The book is logically organized. It sets up the range of circumstances that might lead to exceptional breastfeeding (including anxieties, the treachery of bodies unable or unwilling to produce sufficient milk, weak labor laws, and/or family issues) and then examines why and how breastfeeders respond to these limitations with ingenuity, willpower, and access to resources. These parents are paradoxically aided and hindered by cultural institutions, such as La Leche League, and the everyday workings of neoliberal capitalism. Likewise, the book embraces the construction and experience of breastfeeding as natural and feminine while presenting it as an object of deconstruction: Some informants understand breastfeeding as the ultimate expression of feminine biopower, while others actively disassociate breastfeeding, breasts, and breastmilk from gender norms. The inviting readability, stand-alone chapters, and quotation-rich ethnographic engagement make this book ideal for professionals as well as introductory and advanced undergraduate students in courses on gender and sexuality, family and kinship, medical anthropology, ethnographic methods, and the anthropology of North America.
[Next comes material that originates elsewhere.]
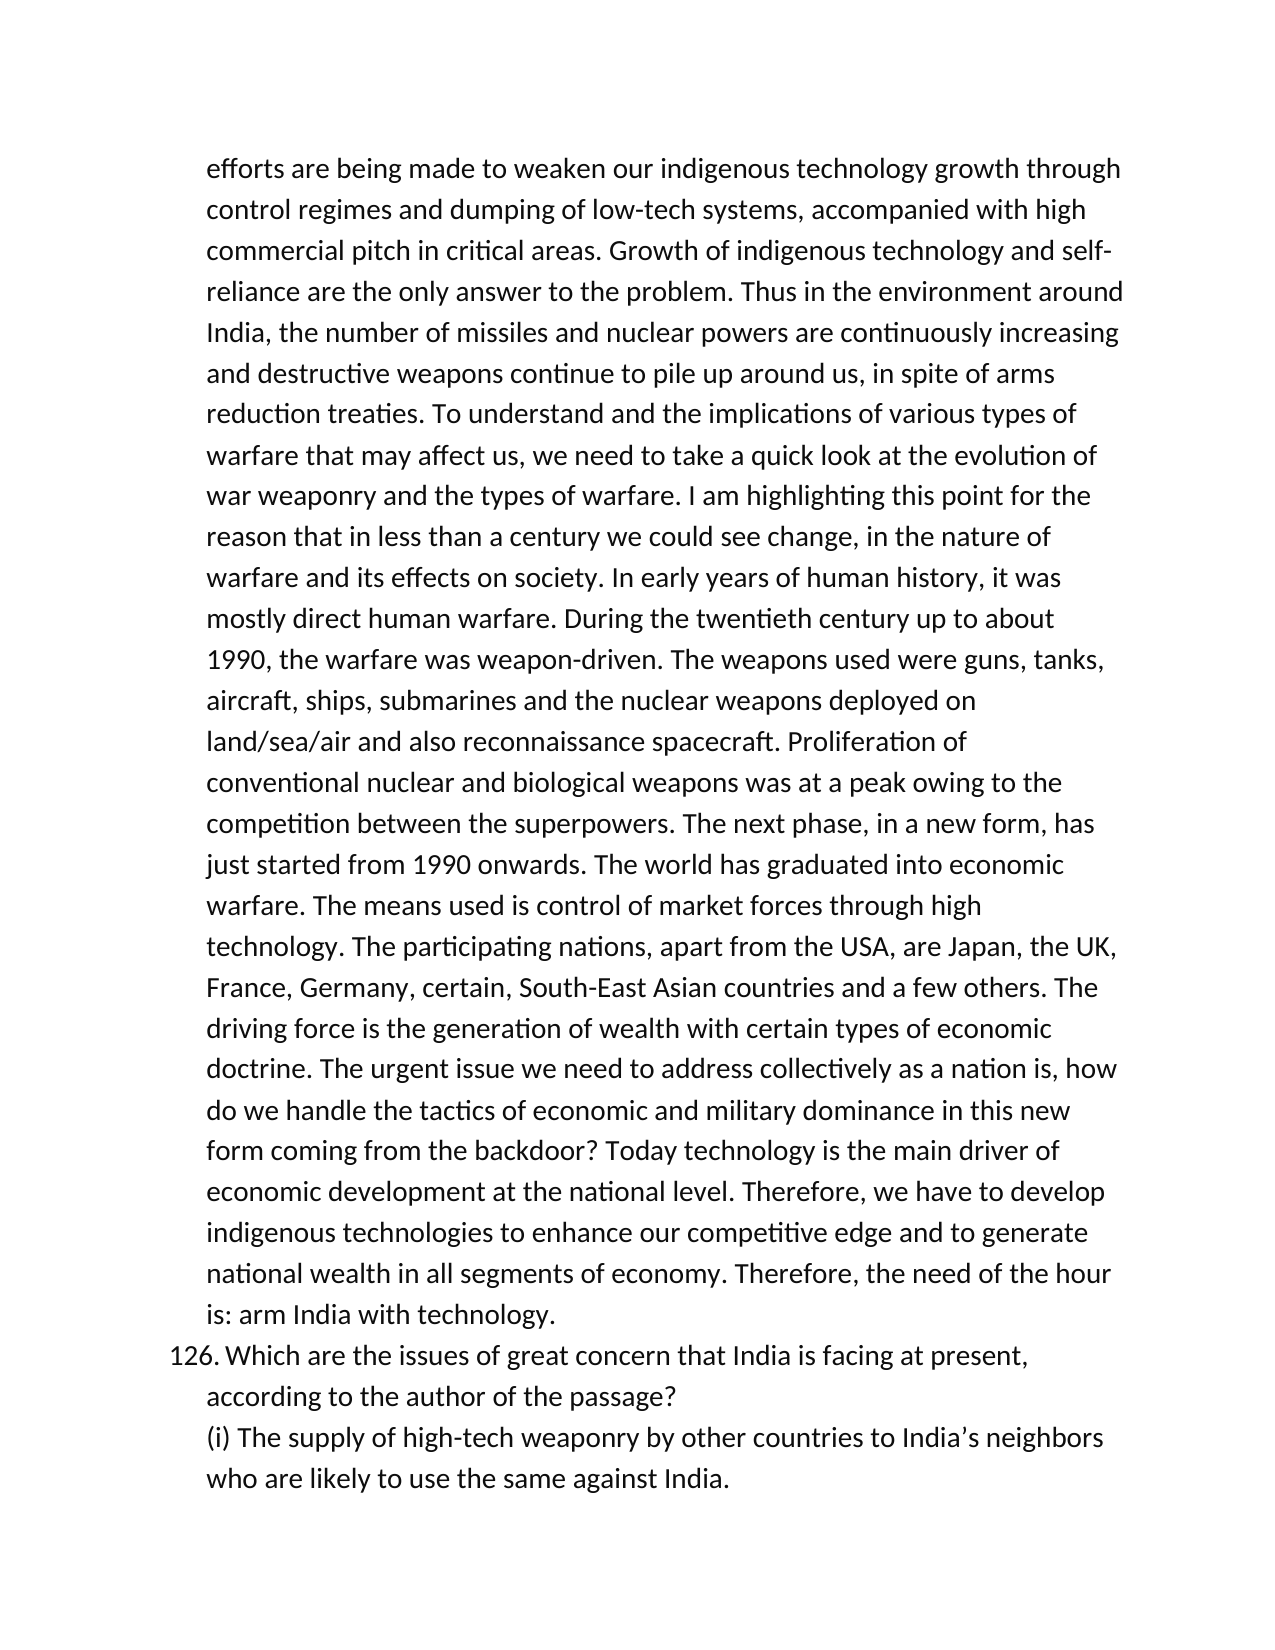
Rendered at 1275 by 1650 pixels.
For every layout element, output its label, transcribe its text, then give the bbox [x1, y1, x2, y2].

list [206, 150, 1125, 273]
list Answer: a DIRECTIONS FOR QUESTIONS 126 – 128 : Though the Cold War has ended, selective tactics are still continuing for ensuring the military and economic dominance of developed countries. Various types of technology denial regimes are still being enforced which are now being mainly targeted against developing countries like India. Today, we in India encounter twin problems. On one side there is a large-scale strengthening of our neighbor through supply of arms and clandestine support to their nuclear and missile programs and on the other side all efforts are being made to weaken our indigenous technology growth through control regimes and dumping of low-tech systems, accompanied with high commercial pitch in critical areas. Growth of indigenous technology and self-reliance are the only answer to the problem. Thus in the environment around India, the number of missiles and nuclear powers are continuously increasing and destructive weapons continue to pile up around us, in spite of arms reduction treaties. To understand and the implications of various types of warfare that may affect us, we need to take a quick look at the evolution of war weaponry and the types of warfare. I am highlighting this point for the reason that in less than a century we could see change, in the nature of warfare and its effects on society. In early years of human history, it was mostly direct human warfare. During the twentieth century up to about 1990, the warfare was weapon-driven. The weapons used were guns, tanks, aircraft, ships, submarines and the nuclear weapons deployed on land/sea/air and also reconnaissance spacecraft. Proliferation of conventional nuclear and biological weapons was at a peak owing to the competition between the superpowers. The next phase, in a new form, has just started from 1990 onwards. The world has graduated into economic warfare. The means used is control of market forces through high technology. The participating nations, apart from the USA, are Japan, the UK, France, Germany, certain, South-East Asian countries and a few others. The driving force is the generation of wealth with certain types of economic doctrine. The urgent issue we need to address collectively as a nation is, how do we handle the tactics of economic and military dominance in this new form coming from the backdoor? Today technology is the main driver of economic development at the national level. Therefore, we have to develop indigenous technologies to enhance our competitive edge and to generate national wealth in all segments of economy. Therefore, the need of the hour is: arm India with technology. [206, 308, 1125, 1332]
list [169, 1337, 1125, 1496]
In exploring individual acts and grassroots social movements that help exceptional breastfeeders develop and share strategies for navigating the ideologies, technologies, institutions, and medical interventions that characterize the hegemonic breastfeeding landscape, Wilson shows us that exceptional breastfeeders not only challenge the status quo, but bend it toward making mothering, and indeed parenting, better and more satisfying for all.